Summer Instruction, Other


Research interests include debt and indebtedness in contemporary society, market governance, and histories and geographies of liberalism.

My current book project, Indebted Subjects: The Making of the Student Loan Industry in a Neoliberalizing United States, examines the origins of the U.S. student loan industry between 1958 and 1973. It illuminates the federal-private partnerships which shaped the student loan industry at its inception while foregrounding how student loans have been used as a racializing and gendered technology to push back against the wins of the Civil Rights and feminist movements by tethering access to higher education to market incorporation. Complimentary to this, I am developing a program of archival research which looks at ways in which the burgeoning U.S. student loan industry influenced Chile’s initial program of student loans, which originated in the early 1980s.

More broadly, this research speaks to my interests in tracing U.S. empire, its forms of governance, and modes of citizenship through its relationship with liberal political economy and markets. To this effect, I have published articles or have articles forthcoming in the Journal of American History, Cultural Politics, the Annals of the Association of American Geographers, and Environment and Planning D: Society and Space.
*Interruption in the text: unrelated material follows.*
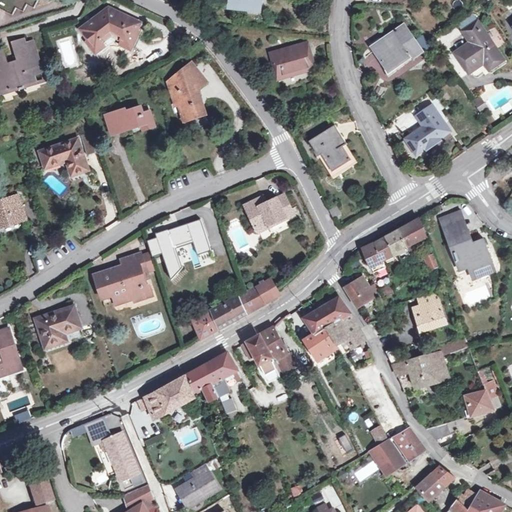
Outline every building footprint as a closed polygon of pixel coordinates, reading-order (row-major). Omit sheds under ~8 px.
[(0,0),(0,4),(7,8),(5,10),(13,15),(17,7),(24,11),(27,4),(34,8),(38,0),(0,0)] [(261,9),(261,0),(230,0),(230,7),(242,9),(242,7),(261,9)] [(126,29),(135,33),(142,22),(111,7),(78,29),(95,51),(110,35),(120,40),(126,29)] [(478,22),(463,32),(470,43),(456,53),(469,74),(489,60),(494,68),(505,61),(478,22)] [(414,59),(423,52),(415,41),(404,26),(379,43),(381,46),(374,51),(383,64),(387,62),(391,68),(411,55),(414,59)] [(126,29),(120,40),(129,44),(135,33),(126,29)] [(415,41),(423,52),(430,47),(422,36),(415,41)] [(0,94),(10,91),(11,95),(19,92),(20,94),(25,92),(24,90),(33,87),(29,76),(42,72),(38,60),(35,61),(29,44),(24,46),(22,41),(10,46),(17,67),(6,71),(0,54),(0,53),(0,94)] [(279,80),(306,72),(303,59),(312,57),(308,44),(271,54),(279,80)] [(303,59),(306,72),(316,69),(312,57),(303,59)] [(186,120),(206,113),(199,91),(207,82),(194,64),(181,74),(179,72),(168,81),(175,103),(180,101),(186,120)] [(481,100),(474,104),(480,112),(486,108),(481,100)] [(428,124),(423,127),(406,140),(417,155),(426,150),(426,151),(443,139),(442,138),(451,132),(433,105),(416,117),(420,123),(425,120),(428,124)] [(145,130),(155,127),(149,112),(142,114),(139,106),(122,112),(121,108),(103,115),(111,139),(144,128),(145,130)] [(343,148),(348,145),(336,126),(309,142),(319,156),(321,155),(333,172),(351,160),(343,148)] [(70,176),(90,169),(78,138),(37,152),(43,171),(65,164),(70,176)] [(290,217),(279,195),(261,204),(259,198),(240,207),(254,234),(290,217)] [(0,228),(25,219),(17,197),(0,203),(0,228)] [(334,218),(341,214),(337,207),(330,210),(334,218)] [(456,212),(463,229),(468,227),(461,210),(456,212)] [(463,229),(456,212),(440,219),(449,244),(452,242),(456,253),(454,254),(457,262),(459,261),(460,266),(467,263),(470,269),(473,278),(496,269),(484,239),(472,244),(470,240),(472,239),(468,227),(463,229)] [(195,237),(200,252),(210,249),(199,217),(164,230),(170,246),(190,239),(195,237)] [(398,231),(411,256),(416,253),(412,245),(428,237),(424,229),(420,219),(398,231)] [(386,237),(394,256),(399,254),(402,260),(411,256),(398,231),(386,237)] [(195,237),(190,239),(195,254),(200,252),(195,237)] [(375,243),(384,261),(394,256),(386,237),(375,243)] [(384,261),(375,243),(364,249),(370,265),(376,272),(387,267),(386,265),(384,261)] [(422,251),(425,258),(434,254),(432,247),(422,251)] [(140,253),(128,258),(130,263),(123,265),(95,276),(102,297),(111,293),(120,291),(125,303),(133,300),(134,304),(153,297),(149,285),(146,285),(143,277),(148,275),(140,253)] [(434,254),(425,258),(430,270),(439,267),(434,254)] [(470,269),(467,263),(460,266),(463,272),(470,269)] [(358,284),(357,282),(346,289),(358,308),(376,298),(376,297),(373,287),(371,289),(364,279),(358,284)] [(242,317),(247,314),(265,303),(272,299),(279,293),(272,281),(271,280),(263,284),(262,282),(258,284),(259,287),(242,295),(224,304),(191,321),(194,325),(201,337),(197,339),(199,343),(212,334),(219,330),(242,317)] [(400,302),(406,300),(402,289),(396,291),(400,302)] [(120,291),(111,293),(116,306),(125,303),(120,291)] [(437,293),(419,299),(421,307),(414,309),(420,329),(446,321),(437,293)] [(336,323),(351,314),(340,298),(339,298),(304,318),(314,335),(315,336),(326,329),(336,323)] [(57,341),(59,348),(69,344),(67,338),(84,332),(76,309),(39,322),(46,345),(57,341)] [(326,329),(337,346),(345,340),(352,350),(367,340),(358,325),(351,314),(336,323),(326,329)] [(273,328),(260,335),(273,359),(276,356),(284,372),(297,365),(290,352),(287,354),(286,351),(282,345),(275,332),(273,328)] [(315,336),(314,335),(305,340),(319,362),(338,348),(337,346),(326,329),(315,336)] [(0,385),(1,385),(0,383),(0,377),(21,371),(8,331),(0,333),(0,347),(1,350),(7,348),(9,351),(0,354),(0,385)] [(273,359),(260,335),(243,345),(250,358),(255,356),(260,365),(256,367),(262,377),(265,375),(269,383),(285,375),(284,372),(276,356),(273,359)] [(432,353),(441,351),(443,356),(470,347),(468,343),(467,339),(430,349),(432,353)] [(57,341),(46,345),(49,352),(59,348),(57,341)] [(386,352),(391,361),(392,363),(403,360),(398,350),(395,351),(394,349),(386,352)] [(443,356),(441,351),(432,353),(393,365),(400,382),(412,377),(417,388),(450,378),(443,356)] [(205,388),(211,402),(230,391),(223,378),(238,370),(229,353),(206,365),(189,374),(197,393),(205,388)] [(151,409),(155,420),(195,397),(187,375),(156,393),(137,402),(142,413),(151,409)] [(487,391),(490,398),(499,394),(494,384),(485,388),(487,391)] [(495,410),(490,398),(487,391),(467,396),(471,409),(465,411),(467,417),(467,418),(495,410)] [(28,410),(15,414),(17,422),(30,419),(28,410)] [(448,423),(427,429),(432,435),(437,441),(452,434),(448,423)] [(369,431),(376,443),(387,436),(380,424),(369,431)] [(427,449),(410,426),(392,438),(409,461),(427,449)] [(122,482),(140,474),(123,433),(104,441),(122,482)] [(147,445),(163,440),(161,433),(145,439),(147,445)] [(390,439),(371,450),(388,475),(406,462),(390,439)] [(206,463),(210,470),(219,467),(216,459),(206,463)] [(29,477),(30,480),(45,475),(42,464),(31,468),(29,477)] [(178,491),(188,508),(220,489),(205,464),(192,472),(197,479),(178,491)] [(433,473),(445,486),(455,477),(440,467),(433,473)] [(428,500),(445,486),(433,473),(418,488),(421,491),(428,500)] [(140,474),(122,482),(126,490),(143,483),(140,474)] [(45,475),(30,480),(38,505),(54,500),(45,475)] [(145,486),(126,500),(131,511),(143,504),(155,497),(151,484),(145,486)] [(126,500),(145,486),(127,493),(125,493),(124,495),(126,500)] [(469,511),(477,496),(469,491),(466,497),(462,503),(469,511)] [(469,511),(468,511),(501,511),(506,505),(480,491),(477,496),(469,511)] [(236,511),(232,496),(222,499),(225,511),(236,511)] [(155,497),(143,504),(146,509),(157,503),(155,497)] [(462,503),(458,499),(450,510),(447,511),(468,511),(469,511),(462,503)]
I have also designed and teach two courses at Wellesley which speak to my interests in U.S. global and domestic governance: ‘Feminist geopolitics: War, militarism, and everyday life’ (SOC 223) and ‘Contemporary politics of debt and indebtedness’ (SOC 229).

A geographer by training, I was Lecturer in Human Geography at St John’s College, University of Oxford, during the 2020-2021 academic year and taught topics from across the discipline, with a focus on Marxist and feminist approaches to market governance in historical and contemporary perspective. I completed my doctoral work in Geography as a Clarendon Fellow at Brasenose College, Oxford, in 2021.